A second insider barely held back, saying, "Grifting is one thing, but carrying out a faux royal visit to a children's hospital while flogging your outfits online appears to have crossed a line." The wardrobe bit is just one of the incidents that sit in the commercial picture. Tickets to a high-end "girls' weekend" retreat in Sydney have been priced between $2,620 and $2,760 for VIP access to Markle. Prince Harry, meanwhile, headlined Melbourne's InterEdge Summit as a guest speaker, with delegate tickets at $690, platinum tickets at $1,640, and virtual access to his speech at $340. The tour's charitable framing and its commercial reality are becoming increasingly difficult to reconcile.

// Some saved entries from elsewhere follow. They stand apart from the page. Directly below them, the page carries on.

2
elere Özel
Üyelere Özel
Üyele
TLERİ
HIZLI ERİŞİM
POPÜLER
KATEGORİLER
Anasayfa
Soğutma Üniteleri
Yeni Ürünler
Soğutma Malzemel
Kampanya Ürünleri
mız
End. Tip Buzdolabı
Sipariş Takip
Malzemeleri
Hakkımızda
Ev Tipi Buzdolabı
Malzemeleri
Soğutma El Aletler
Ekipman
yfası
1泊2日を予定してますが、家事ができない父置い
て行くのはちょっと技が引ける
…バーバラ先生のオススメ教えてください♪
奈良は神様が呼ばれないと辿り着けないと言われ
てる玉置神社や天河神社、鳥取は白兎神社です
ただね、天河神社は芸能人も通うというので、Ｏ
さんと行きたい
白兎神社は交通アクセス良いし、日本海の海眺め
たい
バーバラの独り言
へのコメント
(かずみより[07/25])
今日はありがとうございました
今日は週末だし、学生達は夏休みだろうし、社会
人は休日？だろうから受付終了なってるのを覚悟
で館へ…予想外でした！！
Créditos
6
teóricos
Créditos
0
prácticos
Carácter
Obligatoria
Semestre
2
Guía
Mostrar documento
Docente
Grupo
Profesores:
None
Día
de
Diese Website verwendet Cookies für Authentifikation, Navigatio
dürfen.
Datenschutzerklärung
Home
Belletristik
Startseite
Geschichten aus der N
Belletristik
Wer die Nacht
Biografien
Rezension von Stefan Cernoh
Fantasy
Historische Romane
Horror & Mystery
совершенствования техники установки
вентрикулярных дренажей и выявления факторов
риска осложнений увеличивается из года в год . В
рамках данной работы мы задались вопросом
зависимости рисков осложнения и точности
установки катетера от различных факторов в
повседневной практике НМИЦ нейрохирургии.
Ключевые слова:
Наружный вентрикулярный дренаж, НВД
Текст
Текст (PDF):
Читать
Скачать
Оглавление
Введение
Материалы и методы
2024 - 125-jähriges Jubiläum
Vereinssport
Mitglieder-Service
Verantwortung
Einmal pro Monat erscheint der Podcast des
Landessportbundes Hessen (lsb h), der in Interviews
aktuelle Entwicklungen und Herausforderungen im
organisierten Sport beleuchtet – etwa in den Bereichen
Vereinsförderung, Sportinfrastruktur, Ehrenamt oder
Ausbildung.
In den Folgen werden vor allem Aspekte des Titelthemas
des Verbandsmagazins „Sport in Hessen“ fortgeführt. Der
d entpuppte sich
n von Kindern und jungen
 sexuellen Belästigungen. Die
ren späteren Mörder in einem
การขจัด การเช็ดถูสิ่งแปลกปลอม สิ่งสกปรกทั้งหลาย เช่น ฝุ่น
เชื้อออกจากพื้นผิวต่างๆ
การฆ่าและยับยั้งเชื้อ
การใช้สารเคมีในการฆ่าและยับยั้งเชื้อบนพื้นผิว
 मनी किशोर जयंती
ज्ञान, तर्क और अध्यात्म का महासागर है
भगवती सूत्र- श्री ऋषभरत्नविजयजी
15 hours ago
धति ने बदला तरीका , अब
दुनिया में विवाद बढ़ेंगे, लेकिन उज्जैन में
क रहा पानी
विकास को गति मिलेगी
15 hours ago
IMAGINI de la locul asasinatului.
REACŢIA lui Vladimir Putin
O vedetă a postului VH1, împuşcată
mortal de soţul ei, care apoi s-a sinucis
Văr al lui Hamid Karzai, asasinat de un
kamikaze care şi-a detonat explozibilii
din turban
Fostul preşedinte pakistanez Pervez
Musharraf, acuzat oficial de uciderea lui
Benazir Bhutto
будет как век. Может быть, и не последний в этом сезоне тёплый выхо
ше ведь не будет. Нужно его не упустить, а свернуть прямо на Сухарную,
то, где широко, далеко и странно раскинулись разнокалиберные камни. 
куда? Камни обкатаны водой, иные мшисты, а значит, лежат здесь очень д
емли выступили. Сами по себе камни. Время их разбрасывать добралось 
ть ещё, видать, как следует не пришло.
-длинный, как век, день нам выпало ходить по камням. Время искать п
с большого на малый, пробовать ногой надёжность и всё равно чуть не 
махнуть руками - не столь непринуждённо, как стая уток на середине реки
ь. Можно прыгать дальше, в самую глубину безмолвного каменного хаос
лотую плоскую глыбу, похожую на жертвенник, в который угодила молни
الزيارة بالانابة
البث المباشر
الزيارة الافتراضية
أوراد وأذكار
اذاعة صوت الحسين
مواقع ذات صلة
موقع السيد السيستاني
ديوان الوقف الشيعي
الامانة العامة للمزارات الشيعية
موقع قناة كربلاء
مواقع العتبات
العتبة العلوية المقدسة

And what is inviting the ire of the palace is that this was ideally solved 5 years ago, when they decided to move to the other side of the pond. The late Queen led talks at the Sandringham Summit, and the palace's position was clear: there would be no half-in, half-out arrangement. Working roles, military appointments, and the Sussex Royal name were all removed — the last specifically to prevent any suggestion that their commercial ventures carried royal backing. They were free to earn but not to blur the line.
Since then, palace aides had largely made peace with the Sussexes' commercial trajectory. Netflix deals, Spotify contracts, and Markle's lifestyle brand As Ever were preferable, the thinking went, to the years of Oprah interviews and memoir revelations that had kept the institution on the defensive. The Sussex soap opera, it seemed, was finally losing its audience.
However, Australia sort of changed that calculus. King Charles is head of state there, and the crowds lining the streets are doing so because Harry and Markle were once working royals — not because of their streaming deals. The tour looks royal. It is being covered as royal. And it is generating revenue in ways the Palace explicitly sought to prevent. In contrast, Princess Diana, who wielded more global influence than almost any royal before or since, never once attempted to profit from it.